Instruction: Please filter the data down to the lines that include the word "Schritte" and copy them.

BEGIN

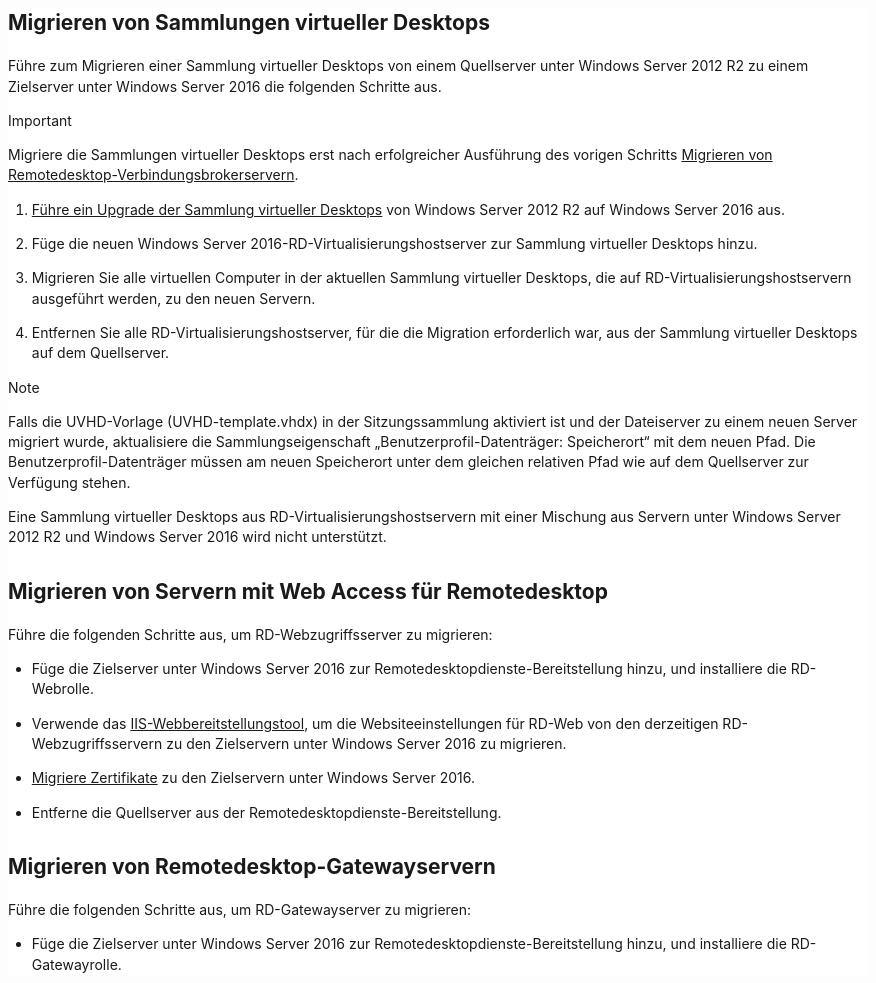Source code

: ## <a name="migrate-virtual-desktop-collections"></a>Migrieren von Sammlungen virtueller Desktops

Führe zum Migrieren einer Sammlung virtueller Desktops von einem Quellserver unter Windows Server 2012 R2 zu einem Zielserver unter Windows Server 2016 die folgenden Schritte aus.

> [!IMPORTANT]
> Migriere die Sammlungen virtueller Desktops erst nach erfolgreicher Ausführung des vorigen Schritts [Migrieren von Remotedesktop-Verbindungsbrokerservern](#migrate-rdconnection-broker-servers).

1. [Führe ein Upgrade der Sammlung virtueller Desktops](Upgrade-to-RDVH-2016.md) von Windows Server 2012 R2 auf Windows Server 2016 aus.

2. Füge die neuen Windows Server 2016-RD-Virtualisierungshostserver zur Sammlung virtueller Desktops hinzu.

3. Migrieren Sie alle virtuellen Computer in der aktuellen Sammlung virtueller Desktops, die auf RD-Virtualisierungshostservern ausgeführt werden, zu den neuen Servern.

4. Entfernen Sie alle RD-Virtualisierungshostserver, für die die Migration erforderlich war, aus der Sammlung virtueller Desktops auf dem Quellserver.

> [!NOTE]
> Falls die UVHD-Vorlage (UVHD-template.vhdx) in der Sitzungssammlung aktiviert ist und der Dateiserver zu einem neuen Server migriert wurde, aktualisiere die Sammlungseigenschaft „Benutzerprofil-Datenträger: Speicherort“ mit dem neuen Pfad. Die Benutzerprofil-Datenträger müssen am neuen Speicherort unter dem gleichen relativen Pfad wie auf dem Quellserver zur Verfügung stehen.
>
> Eine Sammlung virtueller Desktops aus RD-Virtualisierungshostservern mit einer Mischung aus Servern unter Windows Server 2012 R2 und Windows Server 2016 wird nicht unterstützt.

## <a name="migrate-rdweb-access-servers"></a>Migrieren von Servern mit Web Access für Remotedesktop

Führe die folgenden Schritte aus, um RD-Webzugriffsserver zu migrieren:

- Füge die Zielserver unter Windows Server 2016 zur Remotedesktopdienste-Bereitstellung hinzu, und installiere die RD-Webrolle.

- Verwende das [IIS-Webbereitstellungstool](https://www.iis.net/), um die Websiteeinstellungen für RD-Web von den derzeitigen RD-Webzugriffsservern zu den Zielservern unter Windows Server 2016 zu migrieren.

- [Migriere Zertifikate](#migrate-certificates) zu den Zielservern unter Windows Server 2016.

- Entferne die Quellserver aus der Remotedesktopdienste-Bereitstellung.

## <a name="migrate-rdgateway-servers"></a>Migrieren von Remotedesktop-Gatewayservern

Führe die folgenden Schritte aus, um RD-Gatewayserver zu migrieren:

- Füge die Zielserver unter Windows Server 2016 zur Remotedesktopdienste-Bereitstellung hinzu, und installiere die RD-Gatewayrolle.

END

Final answer:
Führe zum Migrieren einer Sammlung virtueller Desktops von einem Quellserver unter Windows Server 2012 R2 zu einem Zielserver unter Windows Server 2016 die folgenden Schritte aus.
Führe die folgenden Schritte aus, um RD-Webzugriffsserver zu migrieren:
Führe die folgenden Schritte aus, um RD-Gatewayserver zu migrieren:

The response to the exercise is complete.